### EXERCISE GOAL
Put every line of text from the records below into a single numbered list, leaving out blank lines.

◆ ◆ ◆

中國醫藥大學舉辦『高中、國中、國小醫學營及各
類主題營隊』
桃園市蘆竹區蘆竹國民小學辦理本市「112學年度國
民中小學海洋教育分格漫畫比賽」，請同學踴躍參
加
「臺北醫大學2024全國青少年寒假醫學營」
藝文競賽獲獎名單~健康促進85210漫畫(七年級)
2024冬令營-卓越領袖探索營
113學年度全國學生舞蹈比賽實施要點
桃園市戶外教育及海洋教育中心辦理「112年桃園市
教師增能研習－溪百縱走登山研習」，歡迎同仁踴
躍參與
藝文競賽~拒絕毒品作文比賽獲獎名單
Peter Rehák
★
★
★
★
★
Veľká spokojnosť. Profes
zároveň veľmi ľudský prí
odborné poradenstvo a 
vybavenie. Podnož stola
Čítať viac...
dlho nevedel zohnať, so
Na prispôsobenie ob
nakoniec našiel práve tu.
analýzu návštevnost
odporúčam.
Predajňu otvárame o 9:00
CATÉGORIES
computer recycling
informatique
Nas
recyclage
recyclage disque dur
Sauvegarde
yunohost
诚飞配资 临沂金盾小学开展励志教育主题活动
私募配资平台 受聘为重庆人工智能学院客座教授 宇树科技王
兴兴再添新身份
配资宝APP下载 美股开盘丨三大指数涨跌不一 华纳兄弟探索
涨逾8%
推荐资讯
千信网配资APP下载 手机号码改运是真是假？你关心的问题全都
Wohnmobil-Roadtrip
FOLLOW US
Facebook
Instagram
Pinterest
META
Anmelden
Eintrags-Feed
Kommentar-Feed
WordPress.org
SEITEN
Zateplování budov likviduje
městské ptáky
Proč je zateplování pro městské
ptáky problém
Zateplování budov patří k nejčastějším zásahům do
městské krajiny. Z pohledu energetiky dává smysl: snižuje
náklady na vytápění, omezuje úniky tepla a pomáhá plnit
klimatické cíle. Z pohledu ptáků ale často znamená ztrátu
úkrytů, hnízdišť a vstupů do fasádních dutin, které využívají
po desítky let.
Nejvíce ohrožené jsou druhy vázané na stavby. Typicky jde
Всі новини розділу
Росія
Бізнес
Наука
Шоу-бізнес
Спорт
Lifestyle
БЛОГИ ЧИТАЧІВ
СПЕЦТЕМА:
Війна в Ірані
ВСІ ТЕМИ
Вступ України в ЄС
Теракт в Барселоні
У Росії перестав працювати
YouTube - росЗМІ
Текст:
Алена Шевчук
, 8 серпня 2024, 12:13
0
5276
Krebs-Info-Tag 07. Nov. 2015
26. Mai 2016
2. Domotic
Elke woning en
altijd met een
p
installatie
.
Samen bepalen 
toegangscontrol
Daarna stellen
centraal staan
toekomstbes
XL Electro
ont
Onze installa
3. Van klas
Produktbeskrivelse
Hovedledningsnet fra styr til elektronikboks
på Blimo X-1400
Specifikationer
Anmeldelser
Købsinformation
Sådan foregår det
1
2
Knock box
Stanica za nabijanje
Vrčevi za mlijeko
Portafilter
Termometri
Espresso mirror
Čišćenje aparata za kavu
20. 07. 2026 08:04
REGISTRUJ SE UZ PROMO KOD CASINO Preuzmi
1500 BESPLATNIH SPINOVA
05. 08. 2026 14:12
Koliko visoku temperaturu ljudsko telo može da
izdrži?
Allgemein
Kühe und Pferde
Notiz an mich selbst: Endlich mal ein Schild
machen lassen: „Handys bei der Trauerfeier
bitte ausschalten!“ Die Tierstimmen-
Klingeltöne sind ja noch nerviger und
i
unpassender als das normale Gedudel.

◆ ◆ ◆

### TASK RESPONSE
1. 中國醫藥大學舉辦『高中、國中、國小醫學營及各
2. 類主題營隊』
3. 桃園市蘆竹區蘆竹國民小學辦理本市「112學年度國
4. 民中小學海洋教育分格漫畫比賽」，請同學踴躍參
5. 加
6. 「臺北醫大學2024全國青少年寒假醫學營」
7. 藝文競賽獲獎名單~健康促進85210漫畫(七年級)
8. 2024冬令營-卓越領袖探索營
9. 113學年度全國學生舞蹈比賽實施要點
10. 桃園市戶外教育及海洋教育中心辦理「112年桃園市
11. 教師增能研習－溪百縱走登山研習」，歡迎同仁踴
12. 躍參與
13. 藝文競賽~拒絕毒品作文比賽獲獎名單
14. Peter Rehák
15. ★
16. ★
17. ★
18. ★
19. ★
20. Veľká spokojnosť. Profes
21. zároveň veľmi ľudský prí
22. odborné poradenstvo a 
23. vybavenie. Podnož stola
24. Čítať viac...
25. dlho nevedel zohnať, so
26. Na prispôsobenie ob
27. nakoniec našiel práve tu.
28. analýzu návštevnost
29. odporúčam.
30. Predajňu otvárame o 9:00
31. CATÉGORIES
32. computer recycling
33. informatique
34. Nas
35. recyclage
36. recyclage disque dur
37. Sauvegarde
38. yunohost
39. 诚飞配资 临沂金盾小学开展励志教育主题活动
40. 私募配资平台 受聘为重庆人工智能学院客座教授 宇树科技王
41. 兴兴再添新身份
42. 配资宝APP下载 美股开盘丨三大指数涨跌不一 华纳兄弟探索
43. 涨逾8%
44. 推荐资讯
45. 千信网配资APP下载 手机号码改运是真是假？你关心的问题全都
46. Wohnmobil-Roadtrip
47. FOLLOW US
48. Facebook
49. Instagram
50. Pinterest
51. META
52. Anmelden
53. Eintrags-Feed
54. Kommentar-Feed
55. WordPress.org
56. SEITEN
57. Zateplování budov likviduje
58. městské ptáky
59. Proč je zateplování pro městské
60. ptáky problém
61. Zateplování budov patří k nejčastějším zásahům do
62. městské krajiny. Z pohledu energetiky dává smysl: snižuje
63. náklady na vytápění, omezuje úniky tepla a pomáhá plnit
64. klimatické cíle. Z pohledu ptáků ale často znamená ztrátu
65. úkrytů, hnízdišť a vstupů do fasádních dutin, které využívají
66. po desítky let.
67. Nejvíce ohrožené jsou druhy vázané na stavby. Typicky jde
68. Всі новини розділу
69. Росія
70. Бізнес
71. Наука
72. Шоу-бізнес
73. Спорт
74. Lifestyle
75. БЛОГИ ЧИТАЧІВ
76. СПЕЦТЕМА:
77. Війна в Ірані
78. ВСІ ТЕМИ
79. Вступ України в ЄС
80. Теракт в Барселоні
81. У Росії перестав працювати
82. YouTube - росЗМІ
83. Текст:
84. Алена Шевчук
85. , 8 серпня 2024, 12:13
86. 0
87. 5276
88. Krebs-Info-Tag 07. Nov. 2015
89. 26. Mai 2016
90. 2. Domotic
91. Elke woning en
92. altijd met een
93. p
94. installatie
95. .
96. Samen bepalen 
97. toegangscontrol
98. Daarna stellen
99. centraal staan
100. toekomstbes
101. XL Electro
102. ont
103. Onze installa
104. 3. Van klas
105. Produktbeskrivelse
106. Hovedledningsnet fra styr til elektronikboks
107. på Blimo X-1400
108. Specifikationer
109. Anmeldelser
110. Købsinformation
111. Sådan foregår det
112. 1
113. 2
114. Knock box
115. Stanica za nabijanje
116. Vrčevi za mlijeko
117. Portafilter
118. Termometri
119. Espresso mirror
120. Čišćenje aparata za kavu
121. 20. 07. 2026 08:04
122. REGISTRUJ SE UZ PROMO KOD CASINO Preuzmi
123. 1500 BESPLATNIH SPINOVA
124. 05. 08. 2026 14:12
125. Koliko visoku temperaturu ljudsko telo može da
126. izdrži?
127. Allgemein
128. Kühe und Pferde
129. Notiz an mich selbst: Endlich mal ein Schild
130. machen lassen: „Handys bei der Trauerfeier
131. bitte ausschalten!“ Die Tierstimmen-
132. Klingeltöne sind ja noch nerviger und
133. i
134. unpassender als das normale Gedudel.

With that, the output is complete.